2024 yılı Türkiye-KKTC İktisadi ve Mali İşbirliği Anlaşması’nın, iş birliğinin en somut göstergelerinden olduğuna dikkati çeken Cevdet Yılmaz, şöyle konuştu: Bizler için Kıbrıs Türkü’nün ekonomik açıdan gitgide daha da sağlamlaşan bir temel üzerinde, müreffeh ve kuvvetli biçimde geleceğe istikrarla yürümesi, öncelikli bir hedeftir. Kuzey Kıbrıs Türk Cumhuriyeti’nin gelişip güçlenmesi, sağlam ve dinamik bir ekonomiye sahip olması için farklı birçok ortak projeyi hayata geçiriyoruz. Nitelikli kamu hizmetleri, altyapı, sağlık ve sosyal hizmetlere erişim ile refahını artırarak Kuzey Kıbrıs Türk Cumhuriyeti’ndeki kalkınmayı desteklemeye gayret ediyoruz.

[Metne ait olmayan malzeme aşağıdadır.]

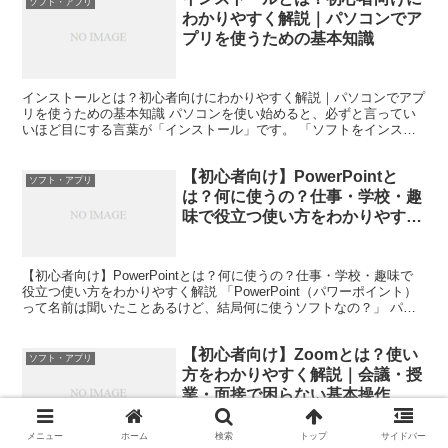
ソフト・アプリ
わかりやすく解説｜パソコンでア
プリを使うための基本知識
インストールとは？初心者向けにわかりやすく解説｜パソコンでアプ
リを使うための基本知識 パソコンを使い始めると、必ずと言ってい
いほど目にする言葉が「インストール」です。 「ソフトをインスト
ールしてください」「アプリをインストールしましょう」と...
【初心者向け】PowerPointと
ソフト・アプリ
は？何に使うの？仕事・学校・趣
味で役立つ使い方をわかりやすく
解説
【初心者向け】PowerPointとは？何に使うの？仕事・学校・趣味で
役立つ使い方をわかりやすく解説 「PowerPoint（パワーポイント）
って名前は聞いたことあるけど、結局何に使うソフトなの？」 パソ
コン初心者の方の中には、このように感...
【初心者向け】Zoomとは？使い
ソフト・アプリ
方をわかりやすく解説｜会議・授
業・面接で困らない基本操作
メニュー
ホーム
検索
トップ
サイドバー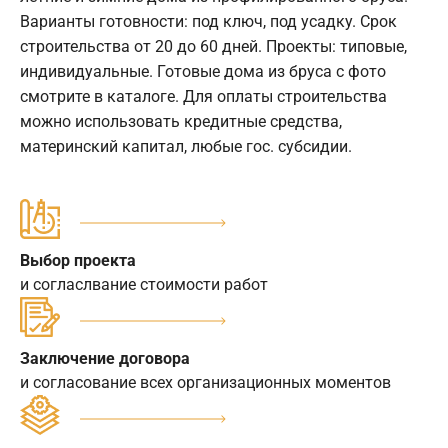
Варианты готовности: под ключ, под усадку. Срок
строительства от 20 до 60 дней. Проекты: типовые,
индивидуальные. Готовые дома из бруса с фото
смотрите в каталоге. Для оплаты строительства
можно использовать кредитные средства,
материнский капитал, любые гос. субсидии.
Выбор проекта
и согласлвание стоимости работ
Заключение договора
и согласование всех организационных моментов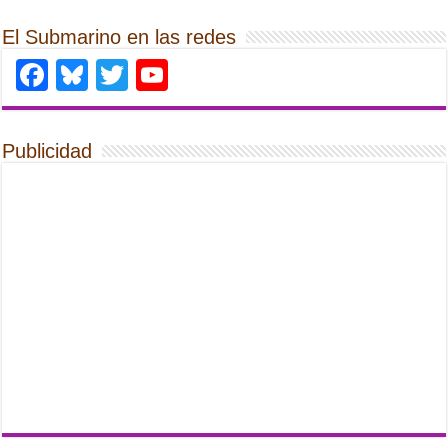
El Submarino en las redes
Facebook
Bluesky
Twitter
YouTube
Publicidad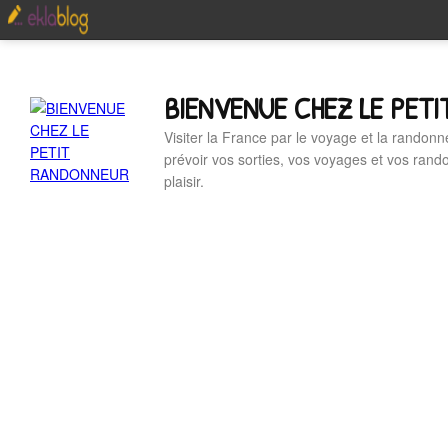
BIENVENUE CHEZ LE PET
Visiter la France par le voyage et la randonn
prévoir vos sorties, vos voyages et vos ran
plaisir.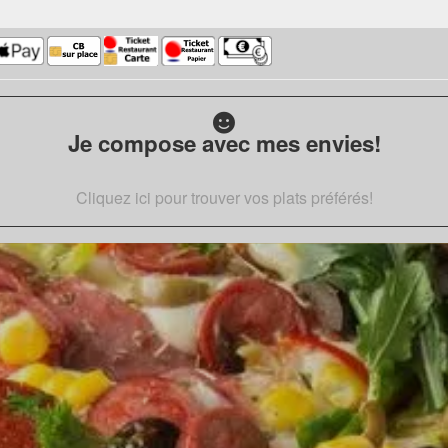
Je compose avec mes envies!
Cliquez ici pour trouver vos plats préférés!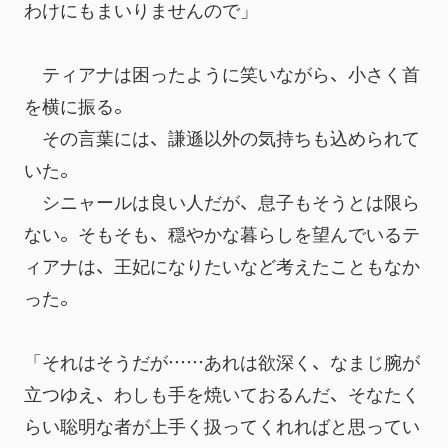
わけにもまいりませんので」
　ティアナは困ったように笑いながら、小さく首
を横に振る。
　その言葉には、謙遜以外の気持ちも込められて
いた。
　シニャールは良い人だが、息子もそうとは限ら
ない。そもそも、穏やかな暮らしを望んでいるテ
ィアナは、王妃になりたいなど考えたこともなか
った。
「それはそうだが……あれは欲深く、なまじ腕が
立つゆえ、わしも手を焼いておるんだ、そなたく
らい聡明な者が上手く扱ってくれればと思ってい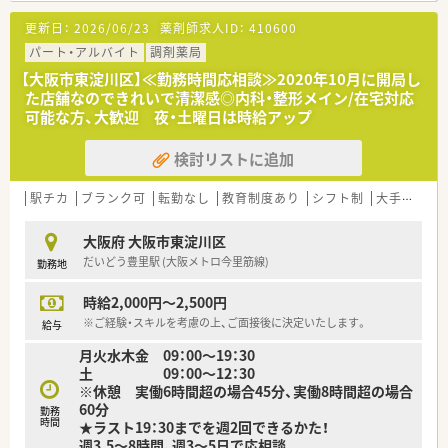
更新日：
2026/06/23
薬剤師求人ID：
410600
■年に一度、社長など役職者との個別面談もあり、
風通しのよい社風が魅力のひとつです。
パート・アルバイト
調剤薬局
【大阪市東淀川区】≪勤務時間応相談≫2020年10月に開局し
た店舗なのできれいで清潔感◎内科・整形メイン/在宅対応
可能な方、大歓迎 夜・土曜日は時給アップ
検討リストに追加
駅チカ
ブランク可
転勤なし
教育制度あり
シフト制
大手チェーン以外
大阪府 大阪市東淀川区
だいどう豊里駅 (大阪メトロ今里筋線)
勤務地
時給2,000円～2,500円
※ご経験・スキルを考慮の上、ご面接後に決定いたします。
給与
月火水木金 09：00～19：30
土 09：00～12：30
※休憩 実働6時間超の場合45分、実働8時間超の場合
60分
勤務
時間
★ラスト19：30までを週2回できるかた！
週3.5～8時間、週3～5日で応相談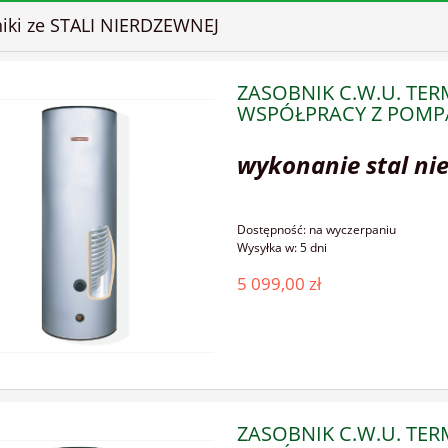
niki ze STALI NIERDZEWNEJ
ZASOBNIK C.W.U. TE
WSPÓŁPRACY Z POMPA
wykonanie stal ni
Dostępność:
na wyczerpaniu
Wysyłka w:
5 dni
5 099,00 zł
ZASOBNIK C.W.U. TE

Güçlü, ayakları yere sağlam basan bir Kuzey Kıbrıs Türk Cumhuriyeti inşa etme konusunda Cumhurbaşkanı Sayın Tatar ve Kuzey Kıbrıs Türk Cumhuriyeti hükümetiyle istişare ve tam bir uyum içinde çalışmaya bundan sonra da devam edeceğiz. Tüm çabamız Kıbrıs Türk halkının ve Kuzey Kıbrıs Türk Cumhuriyeti’nin istikbali ve refahı içindir, insanımızın güvenliği içindir. Kıbrıs Türkü’nün meşru haklarını ve güvenliğini teminat altına alacak şekilde, Kıbrıs meselesinin adil, kalıcı ve sürdürülebilir bir çözüme kavuşturulması, ülkemizin en somut önceliklerinden bir tanesidir.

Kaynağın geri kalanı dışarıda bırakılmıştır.